With the temple being the highlight of the week, the rest of the week didn't bring much change or progress for a lot of our investigators. While many things have yet to change and get better here, I came to realize this week that there are always little changes that happen within the daily threads of life and within the daily beatings of our heart — the types of small changes that shift a heart, open a mind, give eternal sight to mortal eyes. They are the small odds and ends of these changes that come together to make up a whole, better version of what was once there before. It is becoming more and more evident to me that this mission in changing me through the simplest and grandest ways, and this is because I am finally coming to the realization of all the things that I need to change or do in order to reach that eternal identity and potential that God in His goodness has given to each of us. There are so many small shifts in the universe that have changed me here — seeing the change in the prayers of Hno Alfonso. someone who used to have to read his prayers in order to say them because he was too worried and nervous to speak an unplanned prayer.

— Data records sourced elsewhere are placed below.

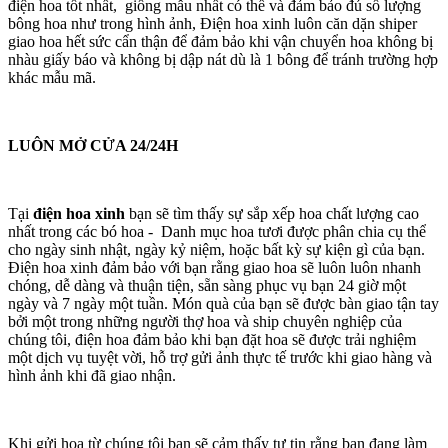
điện hoa tốt nhất, giống mẫu nhất có thể và đảm bảo đủ số lượng
bông hoa như trong hình ảnh, Điện hoa xinh luôn căn dặn shiper
giao hoa hết sức cẩn thận để đảm bảo khi vận chuyển hoa không bị
nhàu giấy báo và không bị dập nát dù là 1 bông để tránh trường hợp
khác mẫu mã.
LUÔN MỞ CỬA 24/24H
Tại
điện hoa xinh
bạn sẽ tìm thấy sự sắp xếp hoa chất lượng cao
nhất trong các bó hoa - Danh mục hoa tươi được phân chia cụ thể
cho ngày sinh nhật, ngày kỷ niệm, hoặc bất kỳ sự kiện gì của bạn.
Điện hoa xinh đảm bảo với bạn rằng giao hoa sẽ luôn luôn nhanh
chóng, dễ dàng và thuận tiện, sẵn sàng phục vụ bạn 24 giờ một
ngày và 7 ngày một tuần. Món quà của bạn sẽ được bàn giao tận tay
bởi một trong những người thợ hoa và ship chuyên nghiệp của
chúng tôi, điện hoa đảm bảo khi bạn đặt hoa sẽ được trải nghiệm
một dịch vụ tuyệt vời, hỗ trợ gửi ảnh thực tế trước khi giao hàng và
hình ảnh khi đã giao nhận.
Khi gửi hoa từ chúng tôi bạn sẽ cảm thấy tự tin rằng bạn đang làm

And yet now, we listen to him every single lesson give a prayer that is more like a conversation with his Father. He really talks to God; really asks Him questions; really explains his soul. Sometimes he asks God to give him more faith so that he can understand and accept all that we are teaching him, and sometimes I think it is quite beautiful that this is his only request — to give him more faith. This humble father has changed the way I think of prayer and the way I think of talking to my Father. And then there is Hno. Mahonri and his wife, a young couple in the ward that don't live in our area, but always volunteer to accompany us to our lessons even though he is the second counselor in the bishopric, is studying at university and working, teaches night classes in the stake center, and has an eleven year old daughter to think of, too. They are incredible and have changed the way I think about my future. They have given me a vision of what it really means to live a good and successful life by showing me how much they love each other, how much they work together to accomplish the same goal, and how much they dedicate to the Church. They are the type of people that really live their faith, and I want to do that, too. 

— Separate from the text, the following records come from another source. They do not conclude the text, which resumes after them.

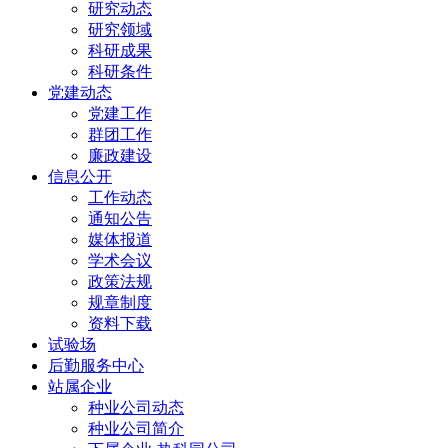
研究动态
研究领域
科研成果
科研条件
党建动态
党建工作
群团工作
廉政建设
信息公开
工作动态
通知公告
媒体报道
学术会议
政策法规
规章制度
资料下载
试验场
后勤服务中心
站属企业
种业公司动态
种业公司简介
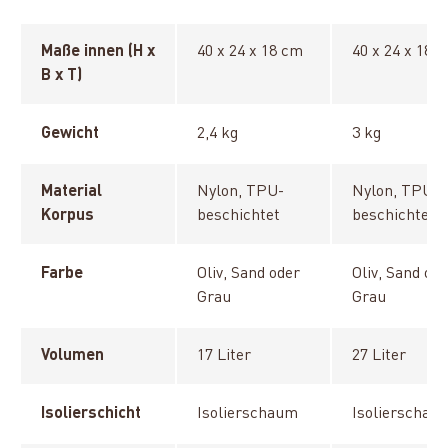
Maße innen (H x
40 x 24 x 18 cm
40 x 24 x 18 
B x T)
Gewicht
2,4 kg
3 kg
Material
Nylon, TPU-
Nylon, TPU-
Korpus
beschichtet
beschichtet
Farbe
Oliv, Sand oder
Oliv, Sand od
Grau
Grau
Volumen
17 Liter
27 Liter
Isolierschicht
Isolierschaum
Isolierschau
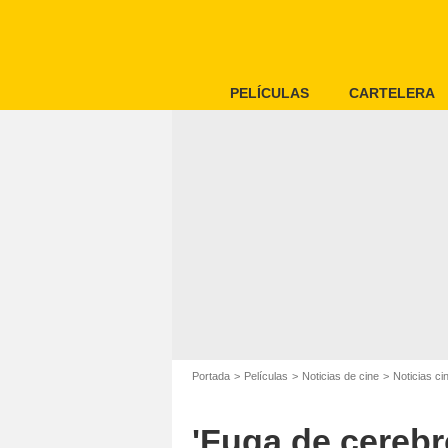
PELÍCULAS
CARTELERA
Portada
Películas
Noticias de cine
Noticias c
'Fuga de cerebro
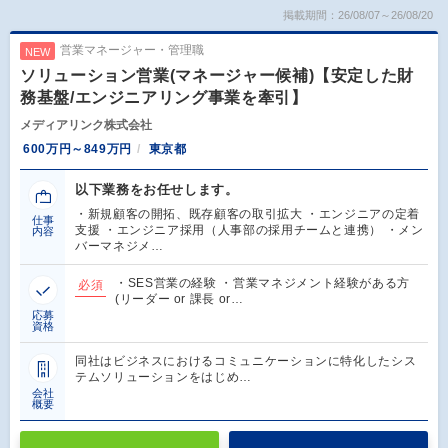
掲載期間：26/08/07～26/08/20
営業マネージャー・管理職
NEW
ソリューション営業(マネージャー候補)【安定した財
務基盤/エンジニアリング事業を牽引】
メディアリンク株式会社
600万円～849万円
東京都
以下業務をお任せします。
・新規顧客の開拓、既存顧客の取引拡大 ・エンジニアの定着
仕事
支援 ・エンジニア採用（人事部の採用チームと連携） ・メン
内容
バーマネジメ…
・SES営業の経験 ・営業マネジメント経験がある方
必須
(リーダー or 課長 or…
応募
資格
同社はビジネスにおけるコミュニケーションに特化したシス
テムソリューションをはじめ…
会社
概要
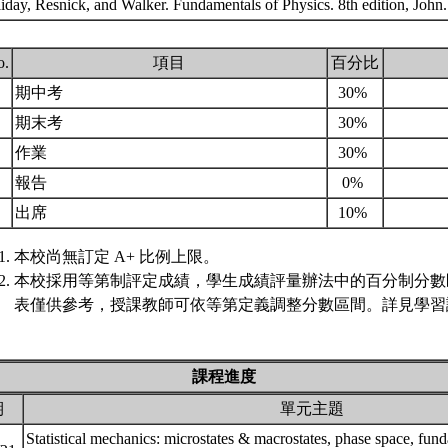
liday, Resnick, and Walker. Fundamentals of Physics. 8th edition, Joh
o.
項目
百分比
.
期中考
30%
.
期末考
30%
.
作業
30%
.
報告
0%
.
出席
10%
本校尚無訂定 A+ 比例上限。
本校採用等第制評定成績，學生成績評量辦法中的百分制分數
表僅供參考，授課教師可依等第定義調整分數區間。詳見學習評
課程進度
期
單元主題
Statistical mechanics: microstates & macrostates, phase space, fun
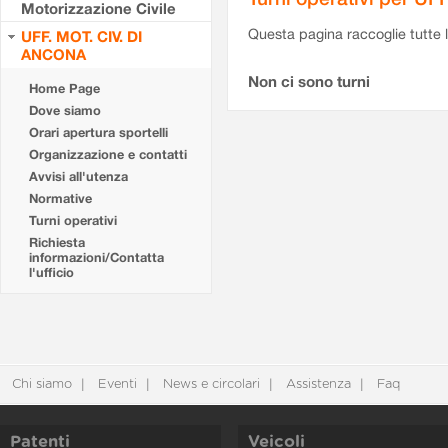
Motorizzazione Civile
Questa pagina raccoglie tutte le
UFF. MOT. CIV. DI
ANCONA
Non ci sono turni
Home Page
Dove siamo
Orari apertura sportelli
Organizzazione e contatti
Avvisi all'utenza
Normative
Turni operativi
Richiesta
informazioni/Contatta
l'ufficio
Chi siamo
Eventi
News e circolari
Assistenza
Faq
Patenti
Veicoli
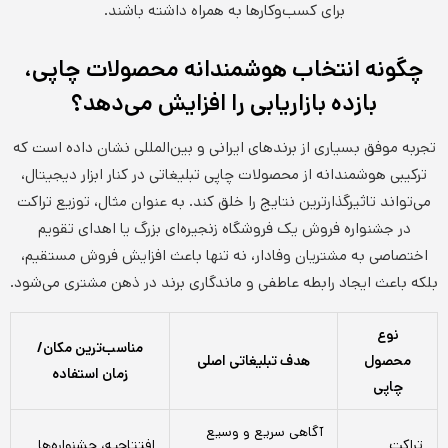
برای کسب‌وکارها به همراه داشته باشند.
چگونه انتخاب هوشمندانه محصولات چاپی،
بازده بازاریابی را افزایش می‌دهد؟
تجربه موفق بسیاری از برندهای ایرانی و بین‌المللی نشان داده است که
ترکیبی هوشمندانه از محصولات چاپی تبلیغاتی در کنار ابزار دیجیتال،
می‌تواند تاثیرگذارترین نتایج را خلق کند. به عنوان مثال، توزیع تراکت
در جشنواره فروش یک فروشگاه زنجیره‌ای بزرگ یا اهدای تقویم
اختصاصی به مشتریان وفادار، نه تنها باعث افزایش فروش مستقیم،
بلکه باعث ایجاد رابطه عاطفی و ماندگاری برند در ذهن مشتری می‌شود.
نوع
مناسب‌ترین مکان/
محصول
هدف تبلیغاتی اصلی
زمان استفاده
چاپی
آگاهی سریع و وسیع
تراکت
افتتاحیه، جشنواره‌ها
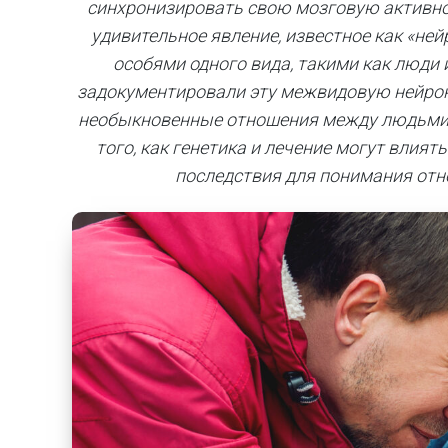
синхронизировать свою мозговую активнос
удивительное явление, известное как «не
особями одного вида, такими как люди
задокументировали эту межвидовую нейронн
необыкновенные отношения между людьми и
того, как генетика и лечение могут влия
последствия для понимания от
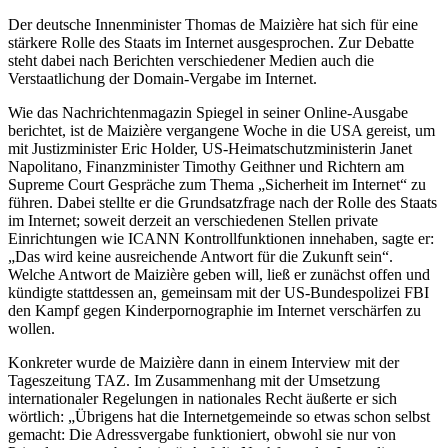
Der deutsche Innenminister Thomas de Maizière hat sich für eine
stärkere Rolle des Staats im Internet ausgesprochen. Zur Debatte
steht dabei nach Berichten verschiedener Medien auch die
Verstaatlichung der Domain-Vergabe im Internet.
Wie das Nachrichtenmagazin Spiegel in seiner Online-Ausgabe
berichtet, ist de Maizière vergangene Woche in die USA gereist, um
mit Justizminister Eric Holder, US-Heimatschutzministerin Janet
Napolitano, Finanzminister Timothy Geithner und Richtern am
Supreme Court Gespräche zum Thema „Sicherheit im Internet“ zu
führen. Dabei stellte er die Grundsatzfrage nach der Rolle des Staats
im Internet; soweit derzeit an verschiedenen Stellen private
Einrichtungen wie ICANN Kontrollfunktionen innehaben, sagte er:
„Das wird keine ausreichende Antwort für die Zukunft sein“.
Welche Antwort de Maizière geben will, ließ er zunächst offen und
kündigte stattdessen an, gemeinsam mit der US-Bundespolizei FBI
den Kampf gegen Kinderpornographie im Internet verschärfen zu
wollen.
Konkreter wurde de Maizière dann in einem Interview mit der
Tageszeitung TAZ. Im Zusammenhang mit der Umsetzung
internationaler Regelungen in nationales Recht äußerte er sich
wörtlich: „Übrigens hat die Internetgemeinde so etwas schon selbst
gemacht: Die Adressvergabe funktioniert, obwohl sie nur von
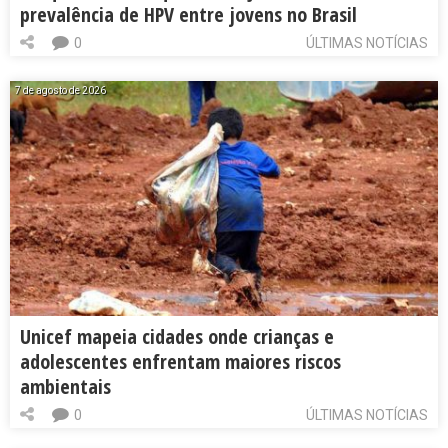
prevalência de HPV entre jovens no Brasil
0
ÚLTIMAS NOTÍCIAS
7 de agosto de 2026
Unicef mapeia cidades onde crianças e
adolescentes enfrentam maiores riscos
ambientais
0
ÚLTIMAS NOTÍCIAS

I feel these words are inadequate in explaining the small changes that are really the grandest changes I have ever experienced or seen or felt in my life. They are changes brought about by these good people of the Yucatan that God has given so willingly, but most importantly, the changes brought about by our Heavenly Father. As much as I love to see the small shifts that are occurring in my heart because of the people here, my greatest hope is that God is the one that changes me the most, because I know it is only by His hand that we can return to the person we were designed to be and can become the person we are meant to be for the eternities. 

Thank you for being those people that have changed me and continue to do so — I love you wholly and look forward to the hope and knowledge that in one year from now (because yes, it has been six months in the mission now!) we will be together again.